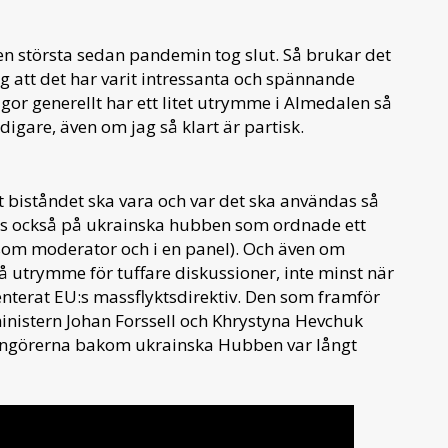
en största sedan pandemin tog slut. Så brukar det
jag att det har varit intressanta och spännande
or generellt har ett litet utrymme i Almedalen så
digare, även om jag så klart är partisk.
ort biståndet ska vara och var det ska användas så
tes också på ukrainska hubben som ordnade ett
 som moderator och i en panel). Och även om
 utrymme för tuffare diskussioner, inte minst när
enterat EU:s massflyktsdirektiv. Den som framför
ministern Johan Forssell och Khrystyna Hevchuk
rangörerna bakom ukrainska Hubben var långt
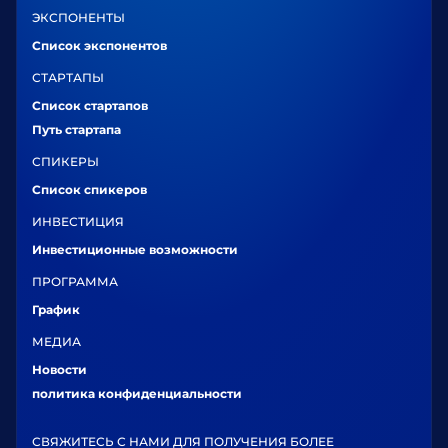
ЭКСПОНЕНТЫ
Список экспонентов
СТАРТАПЫ
Список стартапов
Путь стартапа
СПИКЕРЫ
Список спикеров
ИНВЕСТИЦИЯ
Инвестиционные возможности
ПРОГРАММА
График
МЕДИА
Новости
политика конфиденциальности
СВЯЖИТЕСЬ С НАМИ ДЛЯ ПОЛУЧЕНИЯ БОЛЕЕ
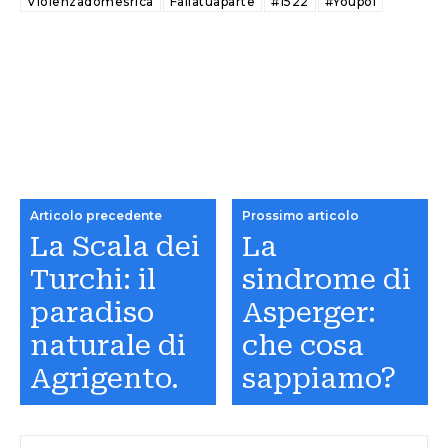
Violenzadomesrica
Failatuaparte
#1522
#Youpol
Articolo precedente
Prossimo articolo
La Scala dei
La
Turchi: il
sindrome di
paradiso
Asperger:
naturale di
che cosa
Agrigento.
sappiamo?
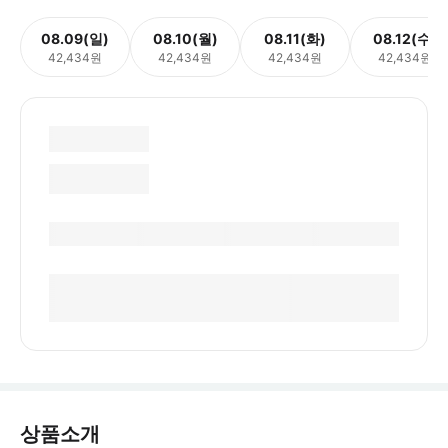
08.09(일)
08.10(월)
08.11(화)
08.12(수)
42,434원
42,434원
42,434원
42,434원
상품소개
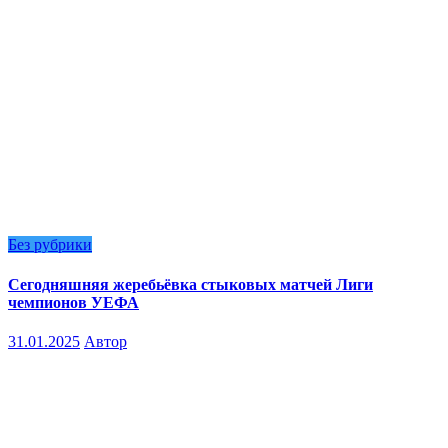
Без рубрики
Сегодняшняя жеребьёвка стыковых матчей Лиги
чемпионов УЕФА
31.01.2025
Автор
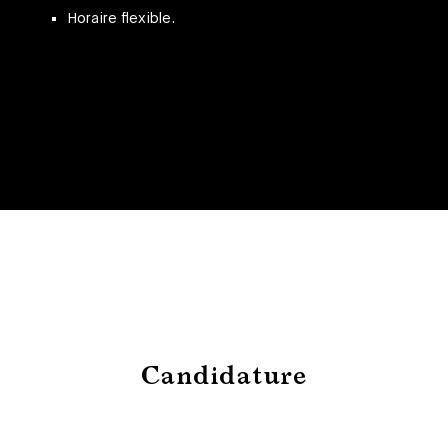
Horaire flexible.
Candidature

──────────────────────────────

#### [What to do]
From the records above, print only the lines between the one holding "tes också på ukrainska hubben som ordnade ett" and the one holding "ministern Johan Forssell", inclusive, exactly as they stand.

#### [Exercise result]
tes också på ukrainska hubben som ordnade ett
 som moderator och i en panel). Och även om
 utrymme för tuffare diskussioner, inte minst när
enterat EU:s massflyktsdirektiv. Den som framför
ministern Johan Forssell och Khrystyna Hevchuk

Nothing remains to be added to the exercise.